▶ RECORDED INFORMATION

───

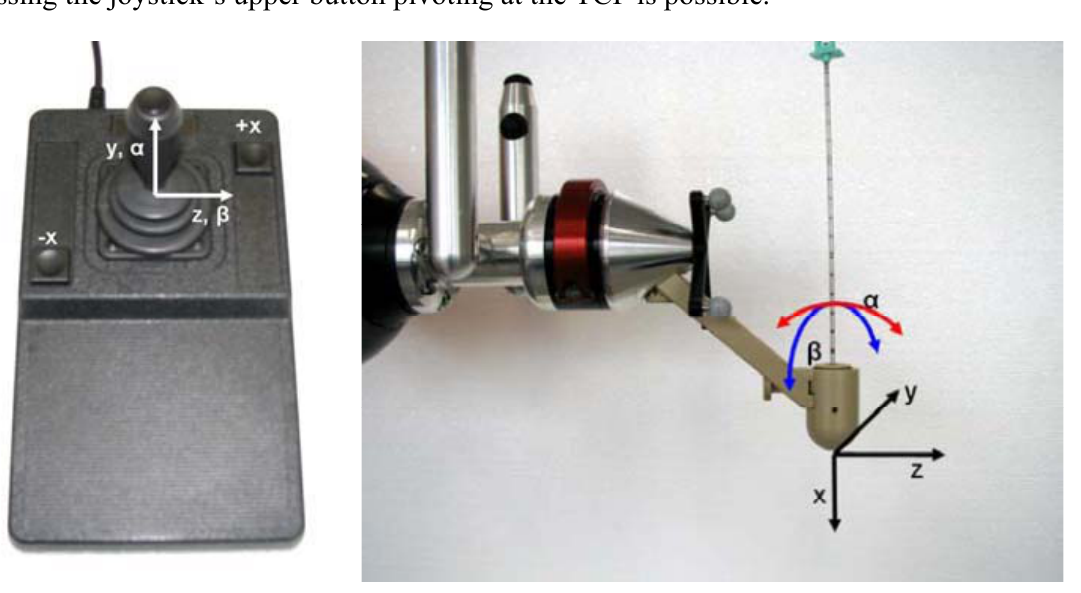
Figure 14. An industrial joystick is used to move the TCP in Cartesian coordinates. By pressing the joystick’s upper button pivoting at the TCP is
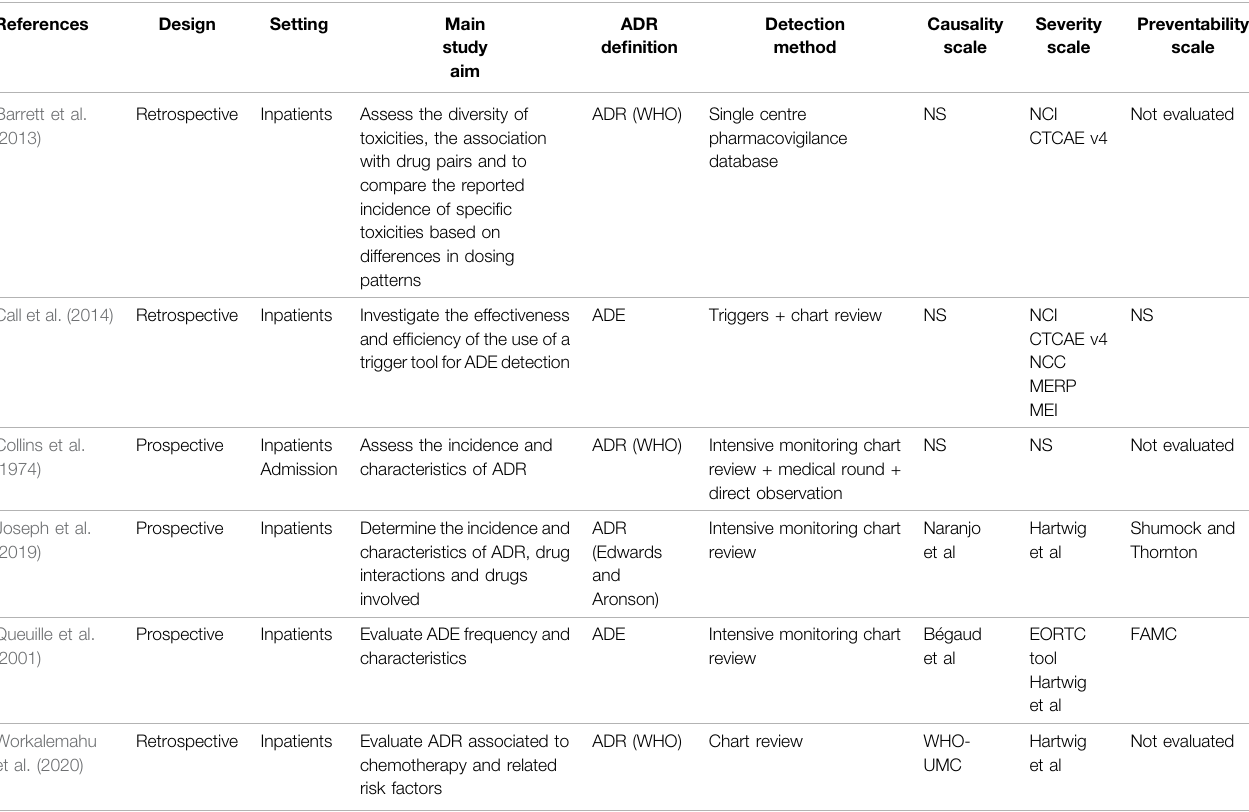
TABLE 1 | Methodology characteristics in pediatric oncohematology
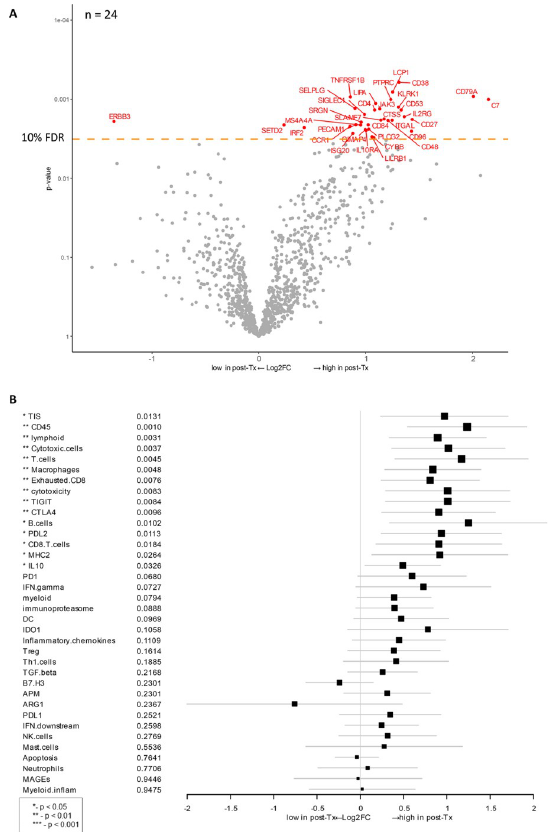
Fig 4. Therapy-induced changes after HDI and ipilimumab treatment vs. baseline. A ) Volcano plot of unadjusted p -value vs. log2-fold change of the differential expression after treatment. Dots corresponding to genes that are significant with an FDR (false discovery rate) less than 10%. This analysis includes data from 24 patients (n = 24) for whom both baseline and post-treatment samples were available. B ) Forest plot of difference of gene signature scores after treatment. The position of the squared dots denotes the difference of score, and the size denotes the statistical significance. The horizontal lines are the Wald-type confidence intervals. The � sign denotes the significance of p -value ( < 0.01 �� , < 0.05 � ).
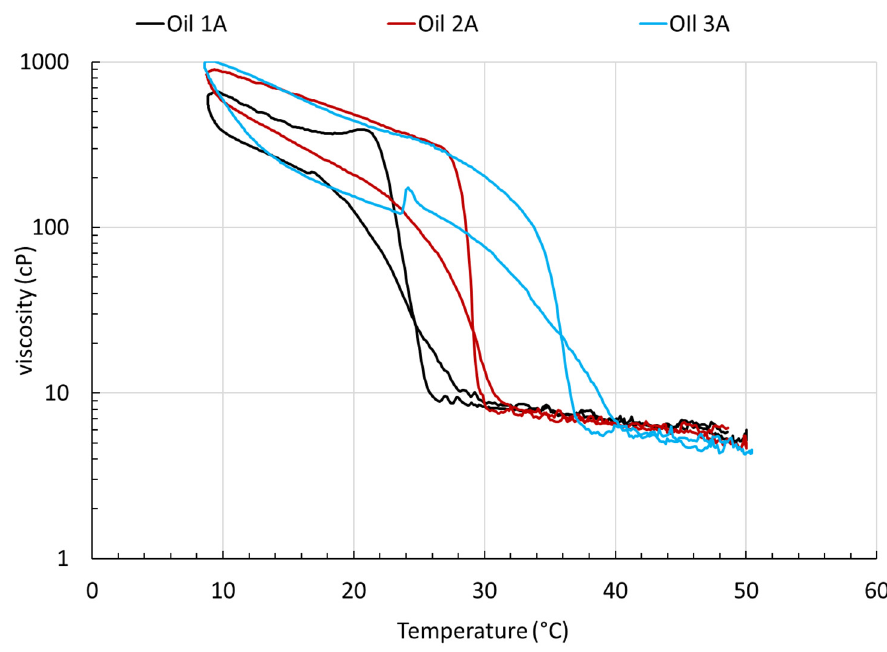
Figure 7. Viscosity as a function of the cooling/heating cycle 50 °C → 8 °C → 50 °C for oils 1A, 2A, and 3A, measured by applying a constant shear of 25 s − 1 and a cooling/heating rate of 1 °C/min.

───

▶ WHAT IS NEEDED
Transcribe the listing above in full. Pictures are not part of the copy.

▶ SOLUTION TO THIS EXERCISE
Figure 14. An industrial joystick is used to move the TCP in Cartesian coordinates. By pressing the joystick’s upper button pivoting at the TCP is
TABLE 1 | Methodology characteristics in pediatric oncohematology
Fig 4. Therapy-induced changes after HDI and ipilimumab treatment vs. baseline. A ) Volcano plot of unadjusted p -value vs. log2-fold change of the differential expression after treatment. Dots corresponding to genes that are significant with an FDR (false discovery rate) less than 10%. This analysis includes data from 24 patients (n = 24) for whom both baseline and post-treatment samples were available. B ) Forest plot of difference of gene signature scores after treatment. The position of the squared dots denotes the difference of score, and the size denotes the statistical significance. The horizontal lines are the Wald-type confidence intervals. The � sign denotes the significance of p -value ( < 0.01 �� , < 0.05 � ).
Figure 7. Viscosity as a function of the cooling/heating cycle 50 °C → 8 °C → 50 °C for oils 1A, 2A, and 3A, measured by applying a constant shear of 25 s − 1 and a cooling/heating rate of 1 °C/min.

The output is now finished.